PhaseEqual: Convex Phase Retrieval via Alternating Direction Method of Multipliers

Abstract

The problem of estimating an unknown complex signal from its magnitude-only measurements is a classical problem known as phase retrieval. This problem arises naturally because in some applications, it is difficult or costly to measure the phase of the measurements. In this paper, we propose a new convex formulation, referred to as PhaseEqual, for solving the phase retrieval problem. Similar to PhaseMax T. Goldstein and C. Studer, 2018 by Goldstein and Studer (IEE TIT, 2018), PhaseEqual works in the natural signal space and thus is computationally efficient.

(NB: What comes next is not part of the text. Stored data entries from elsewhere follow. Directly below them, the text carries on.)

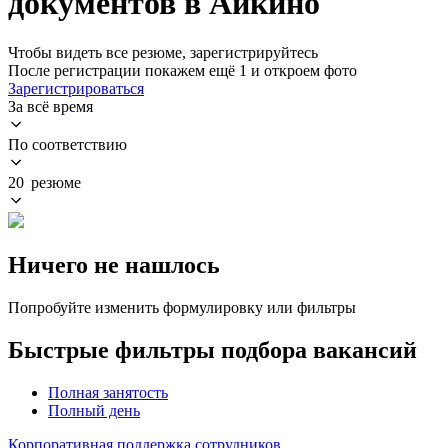
документов в Айкино
Чтобы видеть все резюме, зарегистрируйтесь
После регистрации покажем ещё 1 и откроем фото
Зарегистрироваться
За всё время
По соответствию
20 резюме
Ничего не нашлось
Попробуйте изменить формулировку или фильтры
Быстрые фильтры подбора вакансий
Полная занятость
Полный день
Корпоративная поддержка сотрудников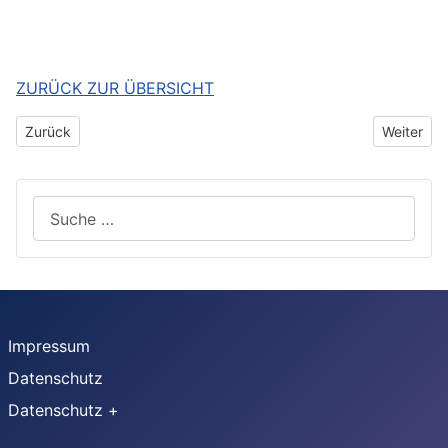
ZURÜCK ZUR ÜBERSICHT
Vorheriger Beitrag: Das Jahr 2018 - JHV
Nächster 
Zurück
Weiter
Suchen
Impressum
Datenschutz
Datenschutz +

We then extend PhaseEqual to the sparse signal case, with the proposed convex formulation termed as compressed PhaseEqual. Different from existing convex compressed phase retrieval methods, the proposed compressed PhaseEqual formulation does not involve any regularization parameter and thus is free of the parameter tuning issue which is always tricky in practice. Order-wise recovery conditions for PhaseEqual and its sparse version (i.e. compressed PhaseEqual) are analyzed. Our theoretical results show that PhaseEqual (resp. compressed PhaseEqual) achieves perfect recovery with $\mathcal {O}(n)$ (resp. $\mathcal {O}(k\text{log}\frac{n}{k})$ ) magnitude measurements, provided that a well-correlated reference vector is available, where $k$ and $n$ denote the number of nonzero entries in the complex sparse signal and the dimension of the signal, respectively. Simulation results are provided to illustrate the effectiveness of the proposed methods.